> Saved entries:
··········
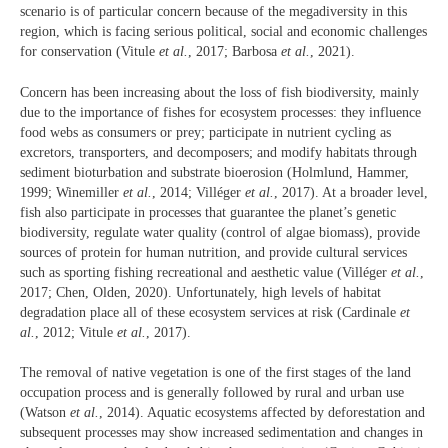
scenario is of particular concern because of the megadiversity in this
region, which is facing serious political, social and economic challenges
for conservation (Vitule
et al.
, 2017; Barbosa
et al.
, 2021).
Concern has been increasing about the loss of fish biodiversity, mainly
due to the importance of fishes for ecosystem processes: they influence
food webs as consumers or prey; participate in nutrient cycling as
excretors, transporters, and decomposers; and modify habitats through
sediment bioturbation and substrate bioerosion (Holmlund, Hammer,
1999; Winemiller
et al.
, 2014; Villéger
et al.
, 2017). At a broader level,
fish also participate in processes that guarantee the planet’s genetic
biodiversity, regulate water quality (control of algae biomass), provide
sources of protein for human nutrition, and provide cultural services
such as sporting fishing recreational and aesthetic value (Villéger
et al.
,
2017; Chen, Olden, 2020). Unfortunately, high levels of habitat
degradation place all of these ecosystem services at risk (Cardinale
et
al.
, 2012; Vitule
et al.
, 2017).
The removal of native vegetation is one of the first stages of the land
occupation process and is generally followed by rural and urban use
(Watson
et al.
, 2014). Aquatic ecosystems affected by deforestation and
subsequent processes may show increased sedimentation and changes in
··········
> Your task:
An unchanged copy of the data, images excluded, is all that should be given.

> Expected answer:
scenario is of particular concern because of the megadiversity in this
region, which is facing serious political, social and economic challenges
for conservation (Vitule
et al.
, 2017; Barbosa
et al.
, 2021).
Concern has been increasing about the loss of fish biodiversity, mainly
due to the importance of fishes for ecosystem processes: they influence
food webs as consumers or prey; participate in nutrient cycling as
excretors, transporters, and decomposers; and modify habitats through
sediment bioturbation and substrate bioerosion (Holmlund, Hammer,
1999; Winemiller
et al.
, 2014; Villéger
et al.
, 2017). At a broader level,
fish also participate in processes that guarantee the planet’s genetic
biodiversity, regulate water quality (control of algae biomass), provide
sources of protein for human nutrition, and provide cultural services
such as sporting fishing recreational and aesthetic value (Villéger
et al.
,
2017; Chen, Olden, 2020). Unfortunately, high levels of habitat
degradation place all of these ecosystem services at risk (Cardinale
et
al.
, 2012; Vitule
et al.
, 2017).
The removal of native vegetation is one of the first stages of the land
occupation process and is generally followed by rural and urban use
(Watson
et al.
, 2014). Aquatic ecosystems affected by deforestation and
subsequent processes may show increased sedimentation and changes in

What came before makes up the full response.